◆ EXERCISE:
Taking the data below, please print only the lines from the line holding "Table 3. The" to the line holding "Table 2. Statistical", inclusive, with pictures omitted.

Collected data
--------------------

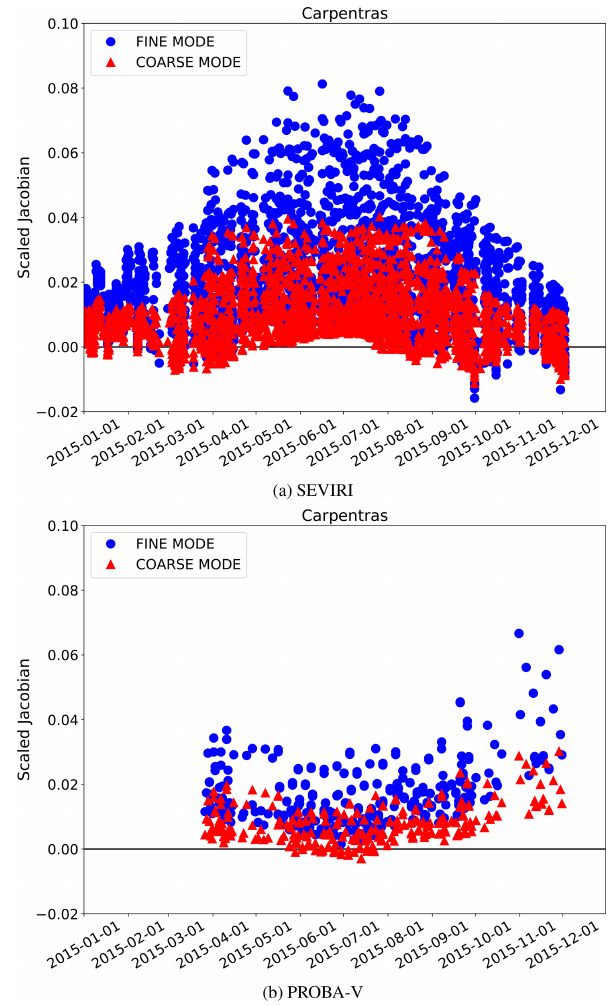
Figure 7. Scaled AOT Jacobians time series over Carpentras, France (vegetated target) related to SEVIRI VIS0.6 band ( a ) and PROBA-V RED band ( b ) observations. The blue dots represent the fine mode and the red triangles the coarse mode.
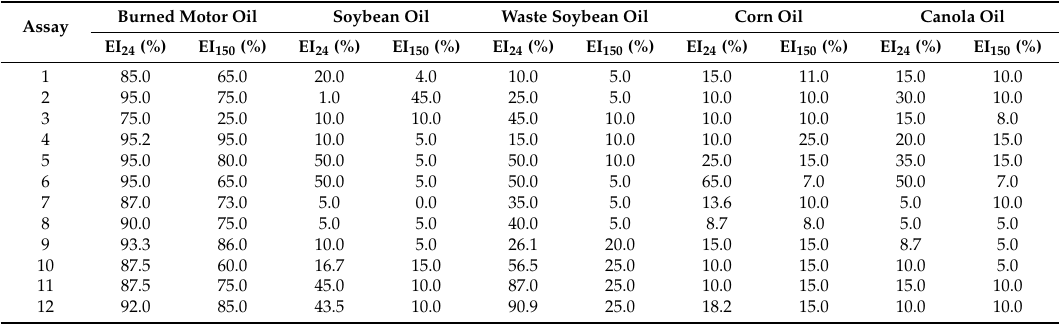
Table 3. The results of a factorial design of 2 3 to evaluate the influence of temperature, agitation, and inoculum volume on the production of a bioemulsifier by Bacillus subtilis UCP 0146, evaluated during 150 days by the emulsification index EI 24 (%) and EI 150 (%). Assay Burned Motor Oil Soybean Oil Waste Soybean Oil Corn Oil Canola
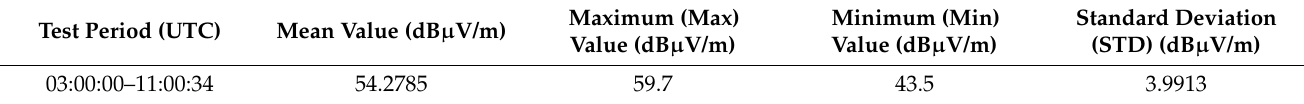
Table 2. Statistical values of the low-frequency time-code signal on 20 June 2020.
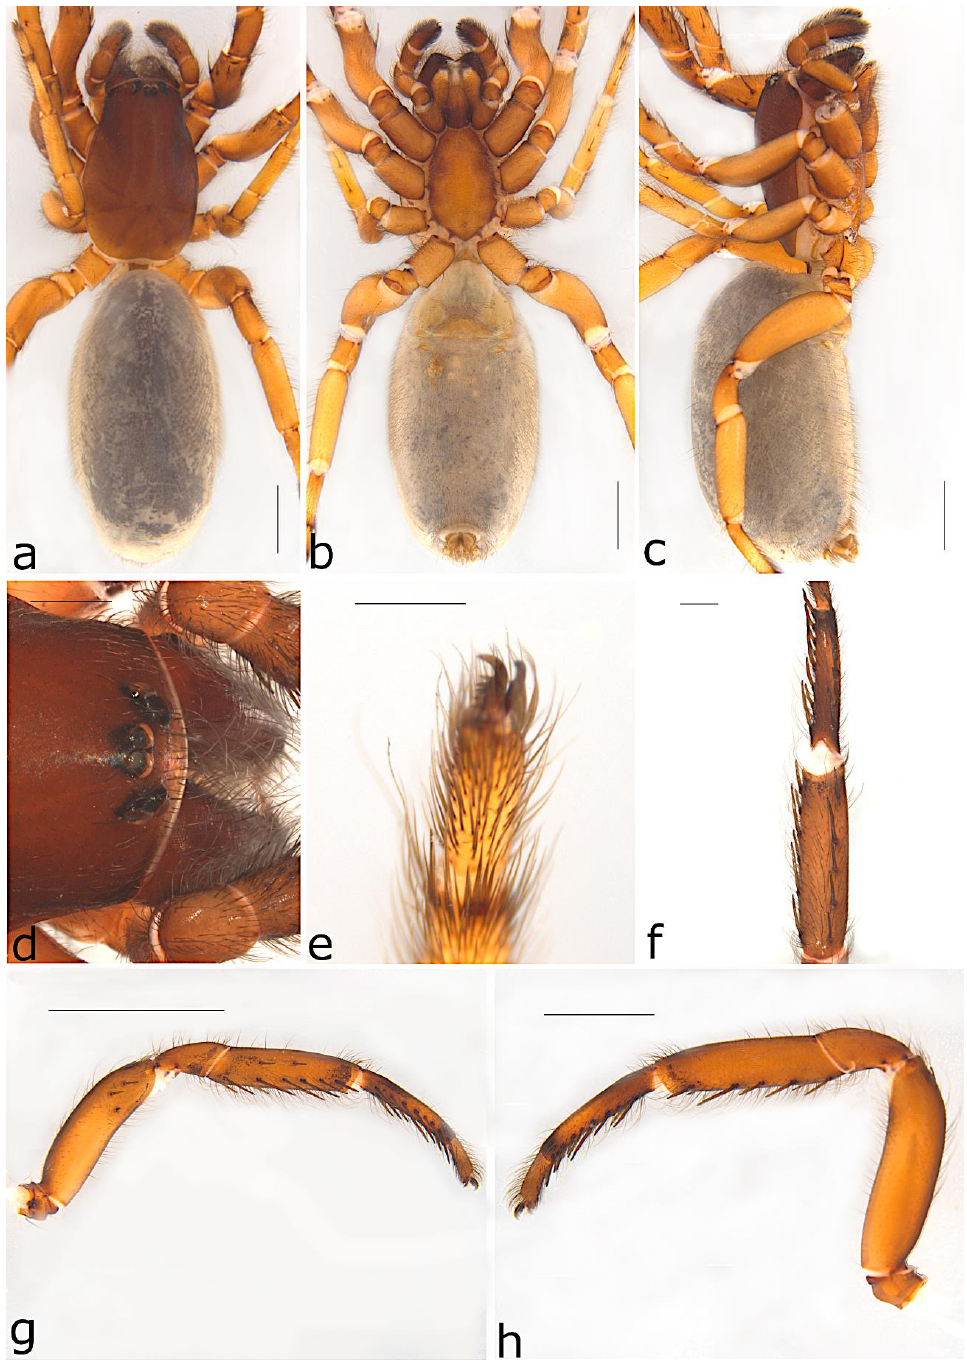
Figure 59. Ariadna tangara Marsh, Baehr, Glatz & Framenau, 2018. ♀ holotype (SAMA NN29864) from Kangaroo Island (SA): ( a ) habitus, dorsal view; ( b ) same, ventral view; ( c ) same, lateral view; ( d ) eyes, dorsal view; ( e ) left metatarsus IV, preening comb, retrolateral view; ( f ) left leg I, ventral view; ( g ) same, prolateral view; ( h ) same, retrolateral view. Scale bars ( a – c ) = 1 mm, ( d – f ) = 0.5 mm, ( g ) = 2 mm and ( h ) = 1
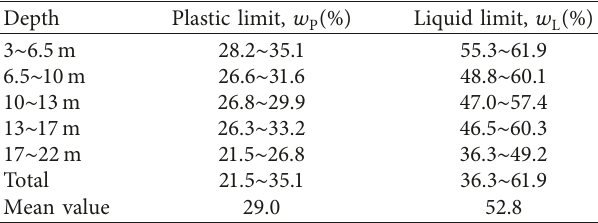
Figure 3: Soil grain size distribution of the granite residual soil. Table 1: The Atterberg limit test result of granite residual soil.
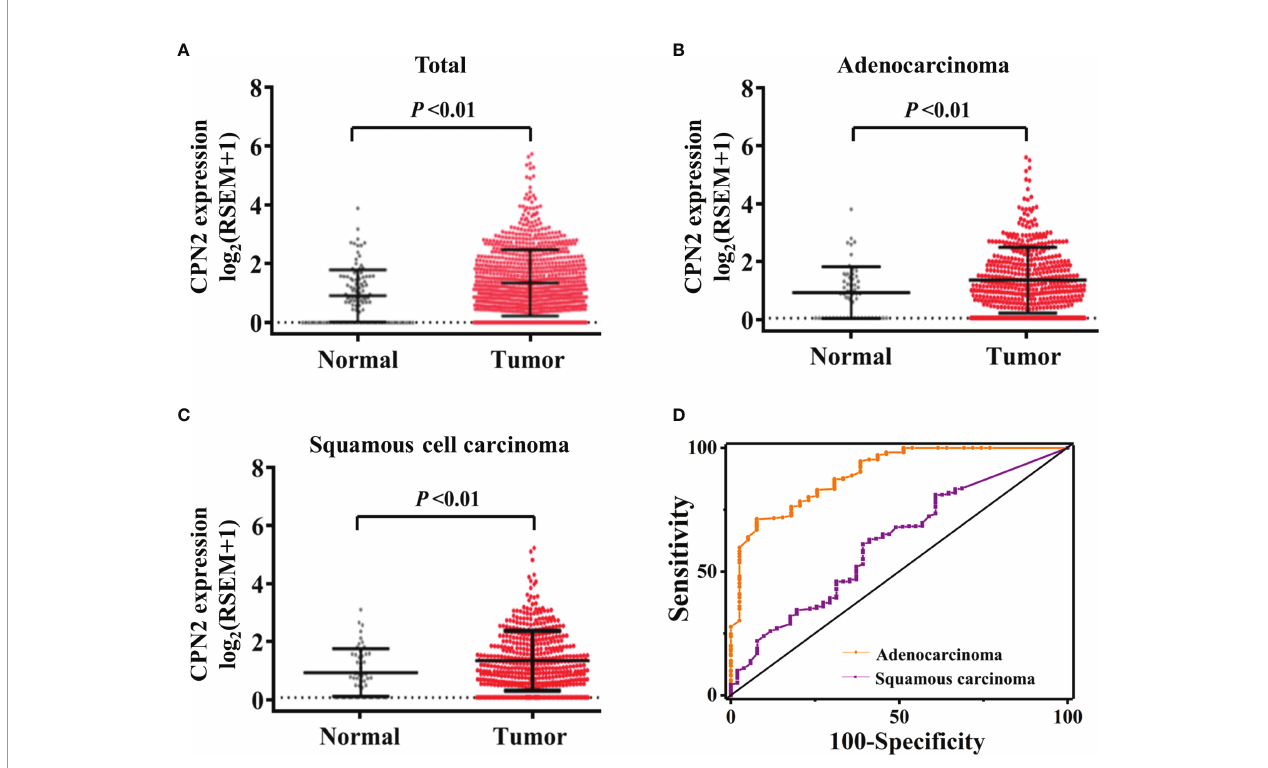
FIGURE 1 | The CPN2 transcription level was upregulated in lung cancer patients from The Cancer Genome Atlas cohort. (A) CPN2 expression was signi fi cantly upregulated in lung cancer tissues compared with the adjacent normal samples according to the total samples ( P < 0.01). Two-tailed Wilcoxon test. (B, C) CPN2 expression was signi fi cantly increased in lung adenocarcinoma (B) and squamous cell carcinoma (C) tissues compared with the adjacent normal samples ( P < 0.01). Two-tailed Wilcoxon test. (D) The receiver operating characteristic curve showed that the CPN2 gene expression level was a promising biomarker with high sensitivity and speci fi city for the clinical diagnosis of lung adenocarcinoma, but not squamous cell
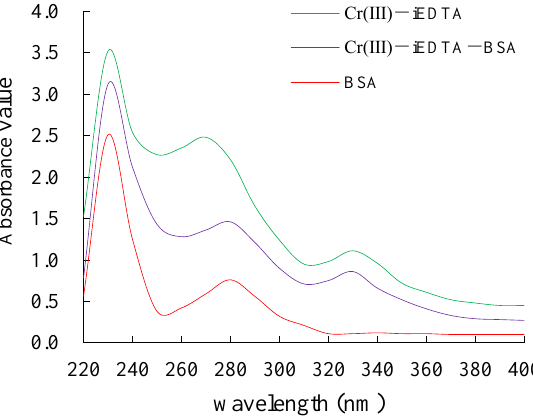
Figure 1. UV spectra of Cr( Ш ) － iEDTA － BSA synthesized using the isothiocyanate method. UV: ultraviolet-visible spectrophotometer. Cr( Ш ) － iEDTA － BSA: Cr( Ш ) is chromium trivalent ion, iEDTA is coupling agent isothiocyanatebenzyl － EDTA, BSA is carrier protein bovine serum albumin, and Cr( Ш ) － iEDTA － BSA is the synthetic immunogen.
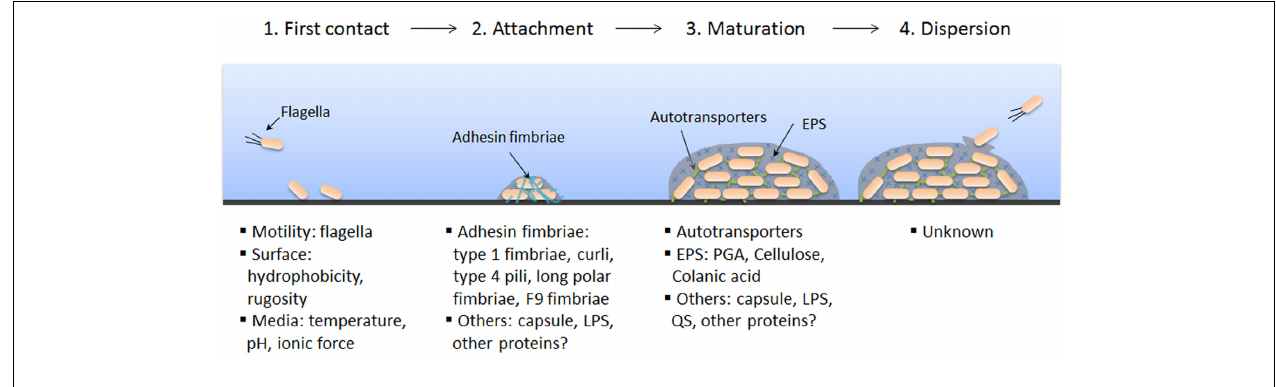
FIGURE 1 | Schematic representation of biofilm formation and STEC factors associated with each step. Biofilm formation is a dynamic and complex process influenced by several bacterial and/or environmental factors. Biofilm formation occurs in four steps: first contact, attachment, maturation, and dispersion. Factors that are known to play a role in STEC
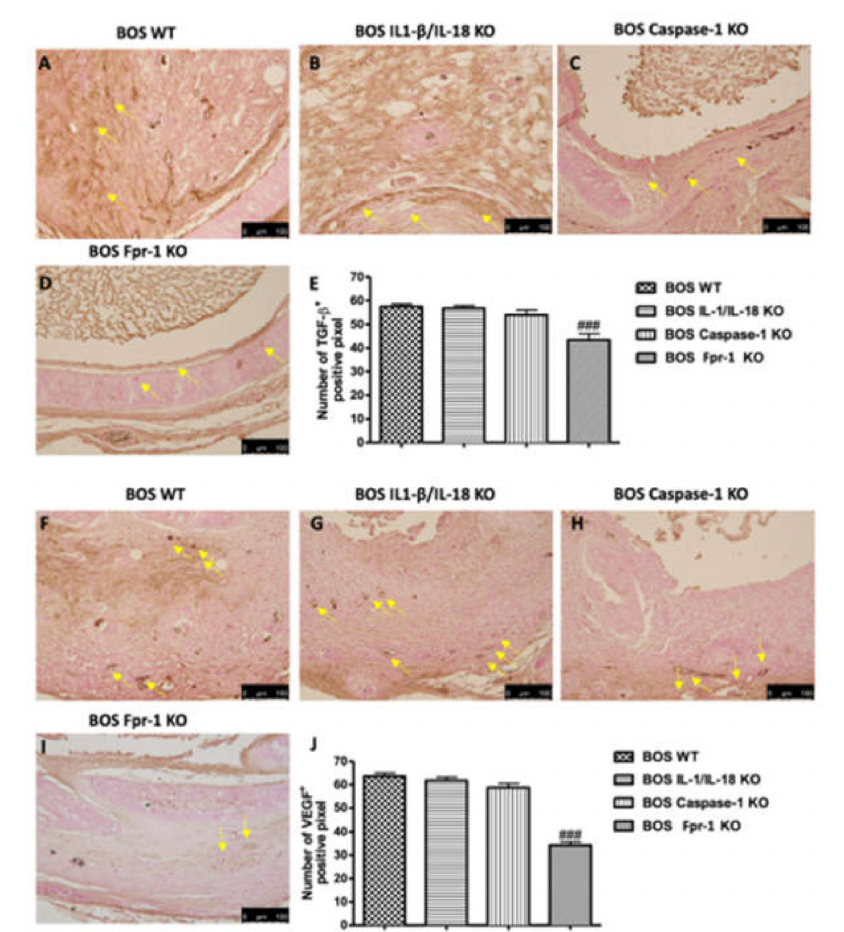
Figure 6. E ff ects of the absence of IL-1 β / IL-18, Casp-1, and Fpr-1 on growth factor expression. Immunohistochemistry evaluation of VEGF expression: WT ( A ), IL-1 β / IL-18 KO ( B ), Casp-1 KO ( C ), Fpr-1 KO ( D ), densitometric analysis ( E ). Immunohistochemistry evaluation of TGF- β expression: WT ( F ), IL-1 β / IL-18 KO ( G ), Casp-1 KO ( H ), Fpr-1 KO ( I ), densitometric analysis ( J ). Yellow arrows point the positive cells. For immunohistochemistry, n = 5 animals from each group were employed. A p -value less than 0.05 was considered significant. ### p < 0.001 versus the WT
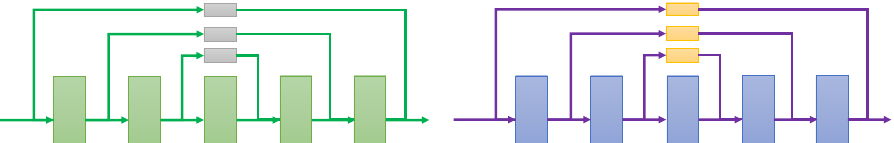
Figure 2. Backbone layers. The green boxes consist of a convolutional layer with a filter of 3 × 3, a Classification block (CB) Leaky ReLU layer, and a Dropout layer. The gray boxes consist of a convolutional layer with a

--------------------

◆ EXERCISE ANSWER:
Table 3. The results of a factorial design of 2 3 to evaluate the influence of temperature, agitation, and inoculum volume on the production of a bioemulsifier by Bacillus subtilis UCP 0146, evaluated during 150 days by the emulsification index EI 24 (%) and EI 150 (%). Assay Burned Motor Oil Soybean Oil Waste Soybean Oil Corn Oil Canola
Table 2. Statistical values of the low-frequency time-code signal on 20 June 2020.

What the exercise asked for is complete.